6. In de uitspraak van het Hof ’s Hertogenbosch van 23 oktober 2014[1], gewezen tussen eiser en verweerder heeft het Hof overwogen:

“4.2. (…) Volgens vaste rechtspraak van het HvJ EU vallen diegenen die recht hebben op een pensioen of een rente, verschuldigd krachtens de wettelijke regeling van een of meer lidstaten, zelfs indien zij geen beroepswerkzaamheden verrichten, wegens hun aansluiting bij een stelsel van sociale zekerheid onder de bepalingen van Verordening 1408/71. Dit wordt ook bevestigd door het arrest van het HvJ EU van 14 oktober 2010, C-345/09 (Van Delft e.a.), waarin betrokkenen allen hun volledige beroepsloopbaan in Nederland hadden opgebouwd en vervolgens gingen wonen in een andere lidstaat waar zij geen beroepswerkzaamheden hadden verricht en ook niet op zoek waren geweest naar werk. Belanghebbendes situatie is daarmee vergelijkbaar. Het HvJ EU heeft in dat arrest artikel 28, 28bis en 33 van Verordening 1408/71 van toepassing verklaard.”

Het door eiser tegen die uitspraak ingestelde cassatieberoep is door de Hoge Raad bij arrest van 30 oktober 2015, ongegrond verklaard.[2]

7. Hetgeen eiser in de onderhavige procedure heeft aangevoerd, leidt niet tot een ander oordeel.

8. Eiser stelt verder dat het recht op privacy is geschonden, omdat verweerder de inkomensgegevens, waaronder het NiNbi heeft verstrekt aan het CAK. Het Hof ’s-Hertogenbosch heeft in zijn uitspraak van 12 juli 2013[3], over de verstrekking van deze gegevens door verweerder aan het CvZ als volgt geoordeeld:

“Vervolgens stelt belanghebbende dat de Inspecteur onrechtmatig heeft gehandeld, althans in strijd met diens publiekrechtelijke bevoegdheid door het bij de beschikking vastgestelde NiNbi van belanghebbende te verstrekken aan het CvZ. Het Hof overweegt in deze als volgt.

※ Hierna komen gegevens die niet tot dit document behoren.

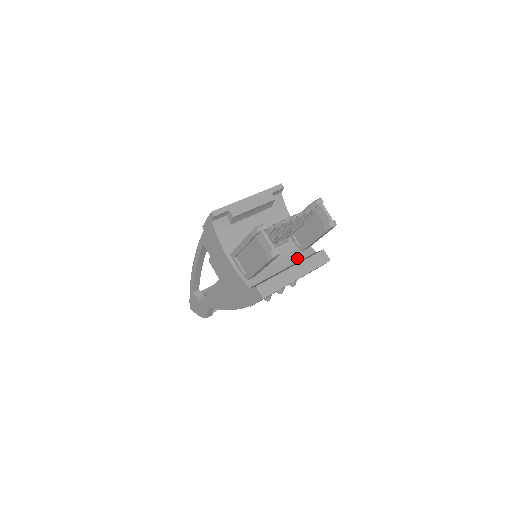
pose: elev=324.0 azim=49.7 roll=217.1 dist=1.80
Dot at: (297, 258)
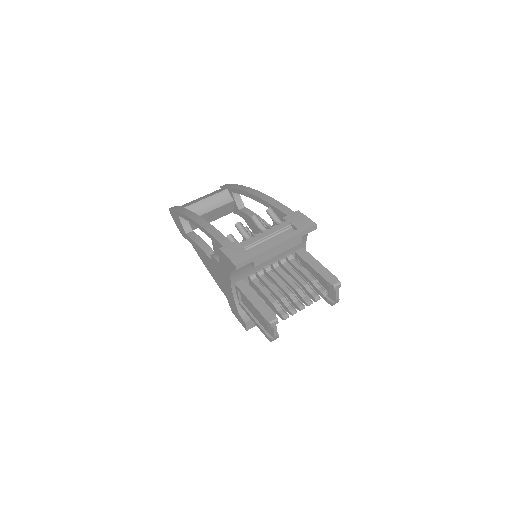
Dot at: occluded
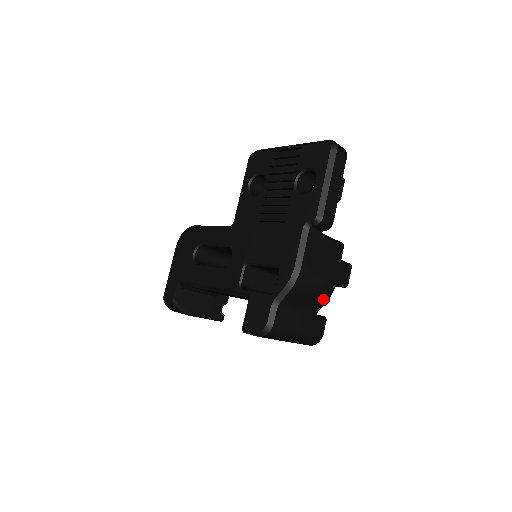
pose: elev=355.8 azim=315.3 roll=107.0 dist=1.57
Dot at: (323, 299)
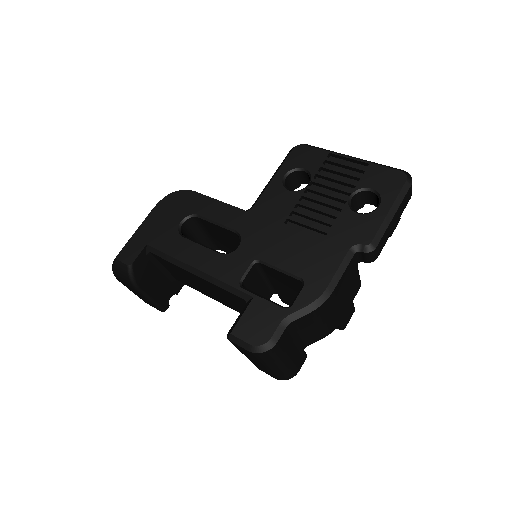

Ingevolge artikel 89 van de Zvw in verbinding met artikel 88 van de Zvw is de Belastingdienst bevoegd uit eigener beweging en verplicht op verzoek aan – onder meer – het CvZ de gegevens te verstrekken die noodzakelijk zijn voor het uitvoeren van de Zvw. Van het door belanghebbende gestelde onrechtmatige handelen door de Inspecteur, althans strijdigheid met de bevoegdheid van de Inspecteur ter zake van diens handelen is derhalve geen sprake.”

9. Hetgeen eiser heeft aangevoerd geeft geen reden om met betrekking tot het onderhavige jaar anders te oordelen. Van schending van het recht op privacy is geen sprake aangezien de verstrekking van deze gegevens berust op een wettelijke grondslag.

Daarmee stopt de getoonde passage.